I. KINDRED INVOLVES SACRED OBLIGATIONS TO MUTUAL REGARD AND SUCCOUR . Moses had addressed Edom as a brother, and Israel had forborne to attack Edom, even when tempted to do so by most unneighbourly, unbrotherly conduct. The proper response to such conduct would have been something very different from what is here recorded. Amongst all nations, and in every stage of society, common descent from one ancestor is accepted as a bond of brotherhood and a pledge of friendliness.

II. THERE ARE INSTANCES IN WHICH THESE OBLIGATIONS ARE UTTERLY DISREGARDED . Such was the case with the Edomites.
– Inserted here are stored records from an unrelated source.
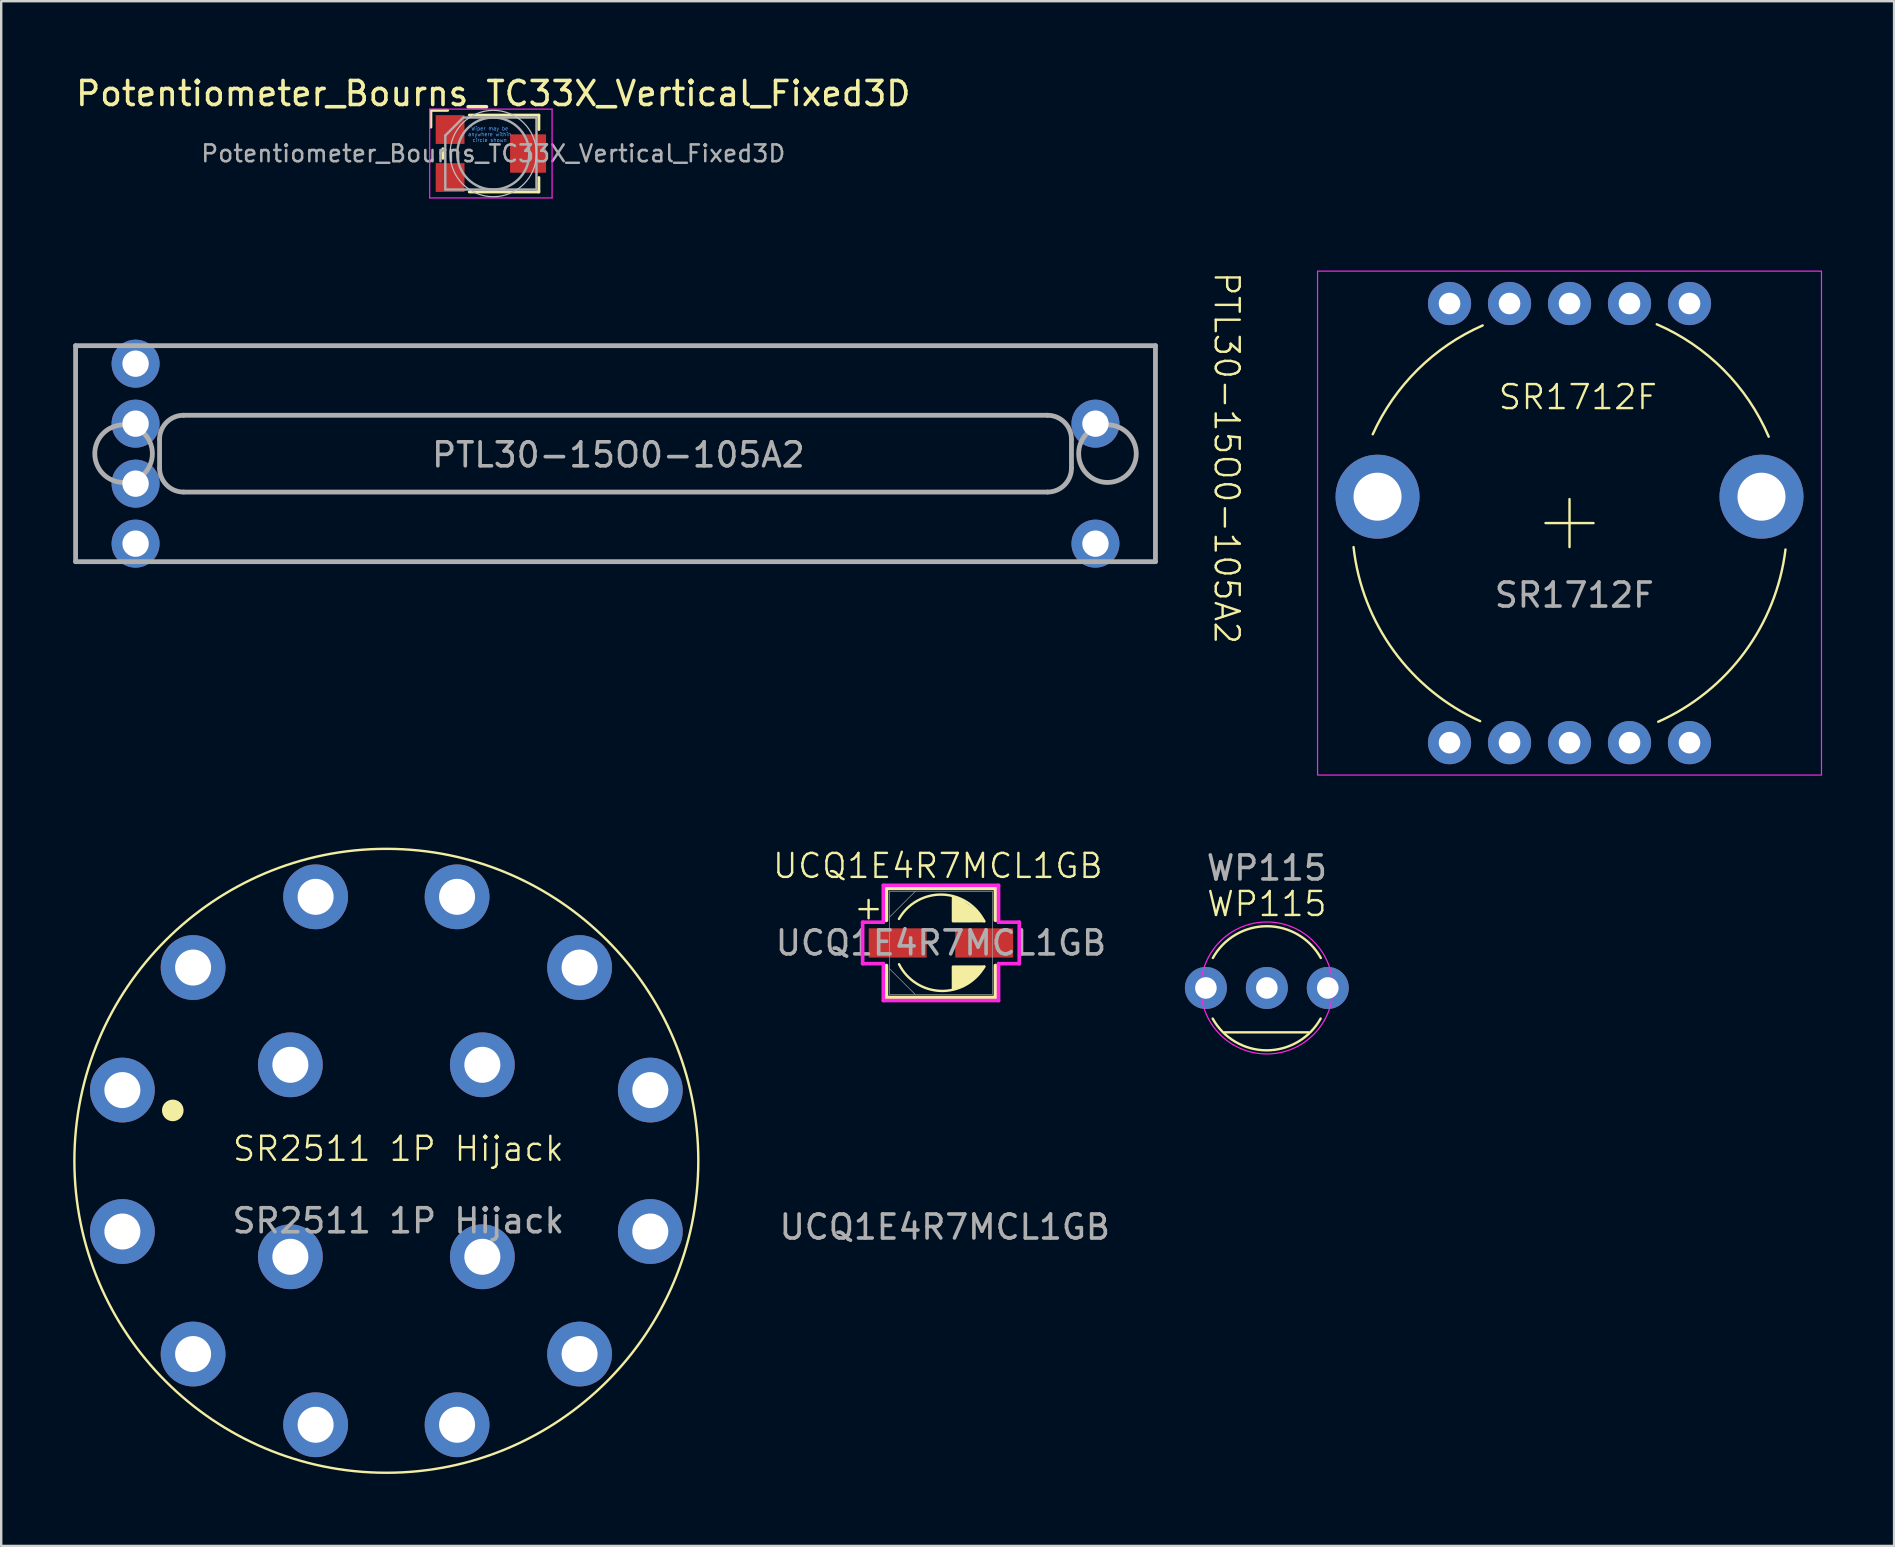
<source format=kicad_pcb>
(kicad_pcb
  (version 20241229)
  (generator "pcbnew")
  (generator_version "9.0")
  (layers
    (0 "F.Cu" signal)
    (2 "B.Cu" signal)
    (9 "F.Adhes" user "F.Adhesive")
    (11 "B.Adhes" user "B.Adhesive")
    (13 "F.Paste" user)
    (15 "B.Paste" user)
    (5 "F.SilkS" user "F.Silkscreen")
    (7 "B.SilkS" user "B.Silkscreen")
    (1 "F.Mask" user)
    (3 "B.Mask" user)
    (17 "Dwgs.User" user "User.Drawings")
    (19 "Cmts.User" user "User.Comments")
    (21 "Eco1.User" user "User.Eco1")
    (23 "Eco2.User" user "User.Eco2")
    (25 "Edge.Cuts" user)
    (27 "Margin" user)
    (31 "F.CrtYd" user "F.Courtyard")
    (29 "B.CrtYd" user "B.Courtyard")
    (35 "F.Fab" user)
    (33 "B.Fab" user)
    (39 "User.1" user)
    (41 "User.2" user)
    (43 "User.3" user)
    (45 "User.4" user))
  (footprint "PTL30-15O0-105A2"
    (layer "F.Cu")
    (at 22.6 15.855)
    (property "Reference" "PTL30-15O0-105A2" (at 25.47 0.18 270) (unlocked yes) (layer "F.SilkS") (effects (font (size 1 1) (thickness 0.1))))
    (attr through_hole)
    (fp_line (start -22.5 -4.5) (end -22.5 4.5) (stroke (width 0.2) (type default)) (layer "F.Fab"))
    (fp_line (start -22.5 4.5) (end 22.5 4.5) (stroke (width 0.2) (type default)) (layer "F.Fab"))
    (fp_line (start -19 -0.6) (end -19 0.6) (stroke (width 0.2) (type default)) (layer "F.Fab"))
    (fp_line (start -18 1.6) (end 18 1.6) (stroke (width 0.2) (type default)) (layer "F.Fab"))
    (fp_line (start 18 -1.6) (end -18 -1.6) (stroke (width 0.2) (type default)) (layer "F.Fab"))
    (fp_line (start 19 0.6) (end 19 -0.6) (stroke (width 0.2) (type default)) (layer "F.Fab"))
    (fp_line (start 22.5 -4.5) (end -22.5 -4.5) (stroke (width 0.2) (type default)) (layer "F.Fab"))
    (fp_line (start 22.5 4.5) (end 22.5 -4.5) (stroke (width 0.2) (type default)) (layer "F.Fab"))
    (fp_arc (start -19 -0.6) (mid -18.707107 -1.307107) (end -18 -1.6) (stroke (width 0.2) (type default)) (layer "F.Fab"))
    (fp_arc (start -18.000001 1.6) (mid -18.707107 1.307107) (end -19 0.600001) (stroke (width 0.2) (type default)) (layer "F.Fab"))
    (fp_arc (start 18 -1.6) (mid 18.707107 -1.307107) (end 19 -0.6) (stroke (width 0.2) (type default)) (layer "F.Fab"))
    (fp_arc (start 19 0.600001) (mid 18.707107 1.307107) (end 18.000001 1.6) (stroke (width 0.2) (type default)) (layer "F.Fab"))
    (fp_circle (center -20.5 0) (end -20.5 -1.2) (stroke (width 0.2) (type default)) (fill no) (layer "F.Fab"))
    (fp_circle (center 20.5 0) (end 20.5 -1.2) (stroke (width 0.2) (type default)) (fill no) (layer "F.Fab"))
    (fp_text user "${REFERENCE}" (at 0.12 0.05 0) (unlocked yes) (layer "F.Fab") (effects (font (size 1 1) (thickness 0.15))))
    (pad "1" thru_hole circle (at -20 -1.25) (size 2 2) (drill 1.1) (layers "*.Cu" "*.Mask"))
    (pad "2" thru_hole circle (at -20 -3.75) (size 2 2) (drill 1.1) (layers "*.Cu" "*.Mask"))
    (pad "3" thru_hole circle (at 20 -1.25) (size 2 2) (drill 1.1) (layers "*.Cu" "*.Mask"))
    (pad "B" thru_hole circle (at 20 3.75) (size 2 2) (drill 1.1) (layers "*.Cu" "*.Mask"))
    (pad "E" thru_hole circle (at -20 3.75) (size 2 2) (drill 1.1) (layers "*.Cu" "*.Mask"))
    (pad "L" thru_hole circle (at -20 1.25) (size 2 2) (drill 1.1) (layers "*.Cu" "*.Mask")))
  (footprint "SR1712F"
    (layer "F.Cu")
    (at 62.355 18.748)
    (property "Reference" "SR1712F" (at 0.35 -5.25 0) (unlocked yes) (layer "F.SilkS") (effects (font (size 1 1) (thickness 0.1))))
    (attr through_hole)
    (fp_line (start 0 -1) (end 0 1) (stroke (width 0.1) (type default)) (layer "F.SilkS"))
    (fp_line (start 1 0) (end -1 0) (stroke (width 0.1) (type default)) (layer "F.SilkS"))
    (fp_arc (start -8.2 -3.7) (mid -6.329745 -6.392521) (end -3.618898 -8.236114) (stroke (width 0.1) (type default)) (layer "F.SilkS"))
    (fp_arc (start -3.724379 8.254029) (mid -7.323434 5.326097) (end -9 1) (stroke (width 0.1) (type default)) (layer "F.SilkS"))
    (fp_arc (start 3.636446 -8.284347) (mid 6.418371 -6.390324) (end 8.3 -3.6) (stroke (width 0.1) (type default)) (layer "F.SilkS"))
    (fp_arc (start 9 1.1) (mid 7.292739 5.387574) (end 3.696159 8.279397) (stroke (width 0.1) (type default)) (layer "F.SilkS"))
    (fp_rect (start -10.5 -10.5) (end 10.5 10.5) (stroke (width 0.05) (type default)) (fill no) (layer "F.CrtYd"))
    (fp_text user "${REFERENCE}" (at 0.2 3 0) (unlocked yes) (layer "F.Fab") (effects (font (size 1 1) (thickness 0.15))))
    (pad "1" thru_hole circle (at 5 9.15) (size 1.8 1.8) (drill 0.9) (layers "*.Cu" "*.Mask"))
    (pad "2" thru_hole circle (at 2.5 9.15) (size 1.8 1.8) (drill 0.9) (layers "*.Cu" "*.Mask"))
    (pad "3" thru_hole circle (at 0 9.15) (size 1.8 1.8) (drill 0.9) (layers "*.Cu" "*.Mask"))
    (pad "4" thru_hole circle (at -2.5 9.15) (size 1.8 1.8) (drill 0.9) (layers "*.Cu" "*.Mask"))
    (pad "5" thru_hole circle (at -5 9.15) (size 1.8 1.8) (drill 0.9) (layers "*.Cu" "*.Mask"))
    (pad "6" thru_hole circle (at -5 -9.15) (size 1.8 1.8) (drill 0.9) (layers "*.Cu" "*.Mask"))
    (pad "7" thru_hole circle (at -2.5 -9.15) (size 1.8 1.8) (drill 0.9) (layers "*.Cu" "*.Mask"))
    (pad "8" thru_hole circle (at 0 -9.15) (size 1.8 1.8) (drill 0.9) (layers "*.Cu" "*.Mask"))
    (pad "9" thru_hole circle (at 2.5 -9.15) (size 1.8 1.8) (drill 0.9) (layers "*.Cu" "*.Mask"))
    (pad "10" thru_hole circle (at 5 -9.15) (size 1.8 1.8) (drill 0.9) (layers "*.Cu" "*.Mask"))
    (pad "NC" thru_hole circle (at -8 -1.1) (size 3.5 3.5) (drill 2) (layers "*.Cu" "*.Mask"))
    (pad "NC" thru_hole circle (at 8 -1.1) (size 3.5 3.5) (drill 2) (layers "*.Cu" "*.Mask")))
  (footprint "WP115"
    (layer "F.Cu")
    (at 49.742 38.121)
    (property "Reference" "WP115" (at 0 -3.5 0) (unlocked yes) (layer "F.SilkS") (effects (font (size 1 1) (thickness 0.1))))
    (attr through_hole)
    (fp_line (start -1.758 1.849) (end 1.742 1.849) (stroke (width 0.1) (type default)) (layer "F.SilkS"))
    (fp_arc (start -2.25 -1.25) (mid 0 -2.573908) (end 2.25 -1.25) (stroke (width 0.1) (type default)) (layer "F.SilkS"))
    (fp_arc (start 2.242273 1.274739) (mid -0.007727 2.598647) (end -2.257727 1.274739) (stroke (width 0.1) (type default)) (layer "F.SilkS"))
    (fp_circle (center 0 0) (end 2.75 0) (stroke (width 0.05) (type default)) (fill no) (layer "F.CrtYd"))
    (fp_text user "${REFERENCE}" (at 0 -5 0) (unlocked yes) (layer "F.Fab") (effects (font (size 1 1) (thickness 0.15))))
    (pad "1" thru_hole circle (at -2.54 0) (size 1.75 1.75) (drill 0.9) (layers "*.Cu" "*.Mask"))
    (pad "2" thru_hole circle (at 0 0) (size 1.75 1.75) (drill 0.9) (layers "*.Cu" "*.Mask"))
    (pad "3" thru_hole circle (at 2.54 0) (size 1.75 1.75) (drill 0.9) (layers "*.Cu" "*.Mask")))
  (footprint "UCQ1E4R7MCL1GB"
    (layer "F.Cu")
    (at 36.161 36.244)
    (property "Reference" "UCQ1E4R7MCL1GB" (at -0.13 -3.21 0) (unlocked yes) (layer "F.SilkS") (effects (font (size 1 1) (thickness 0.1))))
    (attr smd)
    (fp_line (start -2.273 -2.273) (end -2.273 -0.942) (stroke (width 0.152) (type solid)) (layer "F.SilkS"))
    (fp_line (start -2.273 0.942) (end -2.273 2.273) (stroke (width 0.152) (type solid)) (layer "F.SilkS"))
    (fp_line (start -2.273 2.273) (end 2.273 2.273) (stroke (width 0.152) (type solid)) (layer "F.SilkS"))
    (fp_line (start 2.273 -2.273) (end -2.273 -2.273) (stroke (width 0.152) (type solid)) (layer "F.SilkS"))
    (fp_line (start 2.273 -0.942) (end 2.273 -2.273) (stroke (width 0.152) (type solid)) (layer "F.SilkS"))
    (fp_line (start 2.273 2.273) (end 2.273 0.942) (stroke (width 0.152) (type solid)) (layer "F.SilkS"))
    (fp_arc (start -1.75 -1) (mid 0.055923 -2.014788) (end 1.802775 -0.901388) (stroke (width 0.1) (type default)) (layer "F.SilkS"))
    (fp_arc (start 1.805923 0.985212) (mid 0 2) (end -1.746852 0.8866) (stroke (width 0.1) (type default)) (layer "F.SilkS"))
    (fp_poly (pts (xy 1.806 0.985) (xy 0.499 0.986) (xy 0.5 1.9) (xy 0.9 1.8) (xy 1.475 1.391)) (stroke (width 0.1) (type solid)) (fill yes) (layer "F.SilkS"))
    (fp_poly (pts (xy 1.807 -0.905) (xy 0.5 -0.903) (xy 0.501 -1.9) (xy 0.901 -1.72) (xy 1.475 -1.31)) (stroke (width 0.1) (type solid)) (fill yes) (layer "F.SilkS"))
    (fp_line (start -3.264 -0.864) (end -2.4 -0.864) (stroke (width 0.152) (type solid)) (layer "F.CrtYd"))
    (fp_line (start -3.264 0.864) (end -3.264 -0.864) (stroke (width 0.152) (type solid)) (layer "F.CrtYd"))
    (fp_line (start -2.4 -2.4) (end 2.4 -2.4) (stroke (width 0.152) (type solid)) (layer "F.CrtYd"))
    (fp_line (start -2.4 -0.864) (end -2.4 -2.4) (stroke (width 0.152) (type solid)) (layer "F.CrtYd"))
    (fp_line (start -2.4 0.864) (end -3.264 0.864) (stroke (width 0.152) (type solid)) (layer "F.CrtYd"))
    (fp_line (start -2.4 2.4) (end -2.4 0.864) (stroke (width 0.152) (type solid)) (layer "F.CrtYd"))
    (fp_line (start 2.4 -2.4) (end 2.4 -0.864) (stroke (width 0.152) (type solid)) (layer "F.CrtYd"))
    (fp_line (start 2.4 -0.864) (end 3.264 -0.864) (stroke (width 0.152) (type solid)) (layer "F.CrtYd"))
    (fp_line (start 2.4 0.864) (end 2.4 2.4) (stroke (width 0.152) (type solid)) (layer "F.CrtYd"))
    (fp_line (start 2.4 2.4) (end -2.4 2.4) (stroke (width 0.152) (type solid)) (layer "F.CrtYd"))
    (fp_line (start 3.264 -0.864) (end 3.264 0.864) (stroke (width 0.152) (type solid)) (layer "F.CrtYd"))
    (fp_line (start 3.264 0.864) (end 2.4 0.864) (stroke (width 0.152) (type solid)) (layer "F.CrtYd"))
    (fp_line (start -2.146 -2.146) (end -2.146 2.146) (stroke (width 0.025) (type solid)) (layer "F.Fab"))
    (fp_line (start -2.146 -1.073) (end -1.073 -2.146) (stroke (width 0.025) (type solid)) (layer "F.Fab"))
    (fp_line (start -2.146 1.073) (end -1.073 2.146) (stroke (width 0.025) (type solid)) (layer "F.Fab"))
    (fp_line (start -2.146 2.146) (end 2.146 2.146) (stroke (width 0.025) (type solid)) (layer "F.Fab"))
    (fp_line (start 2.146 -2.146) (end -2.146 -2.146) (stroke (width 0.025) (type solid)) (layer "F.Fab"))
    (fp_line (start 2.146 2.146) (end 2.146 -2.146) (stroke (width 0.025) (type solid)) (layer "F.Fab"))
    (fp_circle (center -1.638 0) (end -1.638 0) (stroke (width 0.025) (type solid)) (fill no) (layer "F.Fab"))
    (fp_text user "+" (at -3.7 -0.9 0) (unlocked yes) (layer "F.SilkS") (effects (font (size 1 1) (thickness 0.1)) (justify left bottom)))
    (fp_text user "${REFERENCE}" (at 0.16 11.84 0) (unlocked yes) (layer "F.Fab") (effects (font (size 1 1) (thickness 0.15))))
    (fp_text user "${REFERENCE}" (at 0 0 0) (unlocked yes) (layer "F.Fab") (effects (font (size 1 1) (thickness 0.15))))
    (pad "1" smd rect (at -1.803 0) (size 2.413 1.219) (layers "F.Cu" "F.Mask" "F.Paste"))
    (pad "2" smd rect (at 1.803 0) (size 2.413 1.219) (layers "F.Cu" "F.Mask" "F.Paste")))
  (footprint "Potentiometer_Bourns_TC33X_Vertical_Fixed3D"
    (layer "F.Cu")
    (at 17.506 3.348)
    (property "Reference" "Potentiometer_Bourns_TC33X_Vertical_Fixed3D" (at 0 -2.5 0) (layer "F.SilkS") (effects (font (size 1 1) (thickness 0.15))))
    (attr smd)
    (fp_line (start -2.6 -1.8) (end -2.6 -1.1) (stroke (width 0.12) (type solid)) (layer "F.SilkS"))
    (fp_line (start -2.1 -0.2) (end -2.1 0.2) (stroke (width 0.12) (type solid)) (layer "F.SilkS"))
    (fp_line (start -1.9 -1.8) (end -2.6 -1.8) (stroke (width 0.12) (type solid)) (layer "F.SilkS"))
    (fp_line (start -1 -1.6) (end 1.9 -1.6) (stroke (width 0.12) (type solid)) (layer "F.SilkS"))
    (fp_line (start -1 1.6) (end 1.9 1.6) (stroke (width 0.12) (type solid)) (layer "F.SilkS"))
    (fp_line (start 1.9 -1.6) (end 1.9 -1) (stroke (width 0.12) (type solid)) (layer "F.SilkS"))
    (fp_line (start 1.9 1.6) (end 1.9 1) (stroke (width 0.12) (type solid)) (layer "F.SilkS"))
    (fp_circle (center 0 0) (end 1.8 0) (stroke (width 0.05) (type solid)) (fill no) (layer "Dwgs.User"))
    (fp_line (start -2.65 -1.85) (end 2.45 -1.85) (stroke (width 0.05) (type solid)) (layer "F.CrtYd"))
    (fp_line (start -2.65 1.85) (end -2.65 -1.85) (stroke (width 0.05) (type solid)) (layer "F.CrtYd"))
    (fp_line (start 2.45 -1.85) (end 2.45 1.85) (stroke (width 0.05) (type solid)) (layer "F.CrtYd"))
    (fp_line (start 2.45 1.85) (end -2.65 1.85) (stroke (width 0.05) (type solid)) (layer "F.CrtYd"))
    (fp_line (start -2 -0.75) (end -2 1.5) (stroke (width 0.1) (type solid)) (layer "F.Fab"))
    (fp_line (start -2 1.5) (end 1.8 1.5) (stroke (width 0.1) (type solid)) (layer "F.Fab"))
    (fp_line (start -1.25 -1.5) (end -2 -0.75) (stroke (width 0.1) (type solid)) (layer "F.Fab"))
    (fp_line (start 1.8 -1.5) (end -1.25 -1.5) (stroke (width 0.1) (type solid)) (layer "F.Fab"))
    (fp_line (start 1.8 1.5) (end 1.8 -1.5) (stroke (width 0.1) (type solid)) (layer "F.Fab"))
    (fp_circle (center 0 0) (end 1.5 0) (stroke (width 0.1) (type solid)) (fill no) (layer "F.Fab"))
    (fp_text user "Wiper may be\nanywhere within\ncircle shown" (at -0.15 -0.8 0) (layer "Cmts.User") (effects (font (size 0.15 0.15) (thickness 0.02))))
    (fp_text user "${REFERENCE}" (at 0 0 0) (layer "F.Fab") (effects (font (size 0.7 0.7) (thickness 0.105))))
    (pad "1" smd rect (at -1.8 -1) (size 1.2 1.2) (layers "F.Cu" "F.Mask" "F.Paste"))
    (pad "2" smd rect (at 1.45 0) (size 1.5 1.6) (layers "F.Cu" "F.Mask" "F.Paste"))
    (pad "3" smd rect (at -1.8 1) (size 1.2 1.2) (layers "F.Cu" "F.Mask" "F.Paste")))
  (footprint "SR2511 1P Hijack"
    (layer "F.Cu")
    (at 13.05 45.323)
    (property "Reference" "SR2511 1P Hijack" (at 0.5 -0.5 0) (unlocked yes) (layer "F.SilkS") (effects (font (size 1 1) (thickness 0.1))))
    (attr through_hole)
    (fp_circle (center -8.9 -2.1) (end -8.5 -2.1) (stroke (width 0.1) (type solid)) (fill yes) (layer "F.SilkS"))
    (fp_circle (center 0 0) (end 13 0) (stroke (width 0.1) (type default)) (fill no) (layer "F.SilkS"))
    (fp_text user "${REFERENCE}" (at 0.5 2.5 0) (unlocked yes) (layer "F.Fab") (effects (font (size 1 1) (thickness 0.15))))
    (pad "1" thru_hole circle (at -11 -2.947) (size 2.7 2.7) (drill 1.5) (layers "*.Cu" "*.Mask"))
    (pad "2" thru_hole circle (at -8.053 -8.053) (size 2.7 2.7) (drill 1.5) (layers "*.Cu" "*.Mask"))
    (pad "3" thru_hole circle (at -2.947 -11) (size 2.7 2.7) (drill 1.5) (layers "*.Cu" "*.Mask"))
    (pad "4" thru_hole circle (at 2.947 -11) (size 2.7 2.7) (drill 1.5) (layers "*.Cu" "*.Mask"))
    (pad "5" thru_hole circle (at 8.053 -8.053) (size 2.7 2.7) (drill 1.5) (layers "*.Cu" "*.Mask"))
    (pad "6" thru_hole circle (at 11 -2.947) (size 2.7 2.7) (drill 1.5) (layers "*.Cu" "*.Mask"))
    (pad "7" thru_hole circle (at 11 2.947) (size 2.7 2.7) (drill 1.5) (layers "*.Cu" "*.Mask"))
    (pad "8" thru_hole circle (at 8.053 8.053) (size 2.7 2.7) (drill 1.5) (layers "*.Cu" "*.Mask"))
    (pad "9" thru_hole circle (at 2.947 11) (size 2.7 2.7) (drill 1.5) (layers "*.Cu" "*.Mask"))
    (pad "10" thru_hole circle (at -2.947 11) (size 2.7 2.7) (drill 1.5) (layers "*.Cu" "*.Mask"))
    (pad "11" thru_hole circle (at -8.053 8.053) (size 2.7 2.7) (drill 1.5) (layers "*.Cu" "*.Mask"))
    (pad "12" thru_hole circle (at -11 2.947) (size 2.7 2.7) (drill 1.5) (layers "*.Cu" "*.Mask"))
    (pad "A" thru_hole circle (at -4 -4) (size 2.7 2.7) (drill 1.5) (layers "*.Cu" "*.Mask"))
    (pad "B" thru_hole circle (at 4 -4) (size 2.7 2.7) (drill 1.5) (layers "*.Cu" "*.Mask"))
    (pad "C" thru_hole circle (at 4 4) (size 2.7 2.7) (drill 1.5) (layers "*.Cu" "*.Mask"))
    (pad "D" thru_hole circle (at -4 4) (size 2.7 2.7) (drill 1.5) (layers "*.Cu" "*.Mask")))
  (gr_rect
    (start -3 -3)
    (end 75.88 61.373)
    (stroke (width 0.1) (type default))
    (fill no)
    (layer "Edge.Cuts")))
</source>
We trace in their conduct towards their kinsmen of Israel several stages of iniquity.

1 . Aggression. Edom "pursued his brother with the sword."

2 . Pitiless anger. Edom "corrupted his compassions."

3 . Implacability. Edom "kept his wrath forever." Such treatment would have been unjustifiable from any nation towards another; but the relation and circumstances made it flagrantly and atrociously wicked in the instance under consideration.

III. VIOLATION OF OBLIGATIONS SO SACRED INCURS DIVINE DISPLEASURE AND MERITED PUNISHMENT . A nation sins and a nation suffers. Doubtless innocent persons endure in many cases the sufferings which the guilty deserve. This is a mystery of Divine providence. Yet it is evident that cities, tribes, nations, may be, and often have been, chastised, as a proof of the Divine rule, as a correction for human disobedience, and as an inducement to repentance.—T.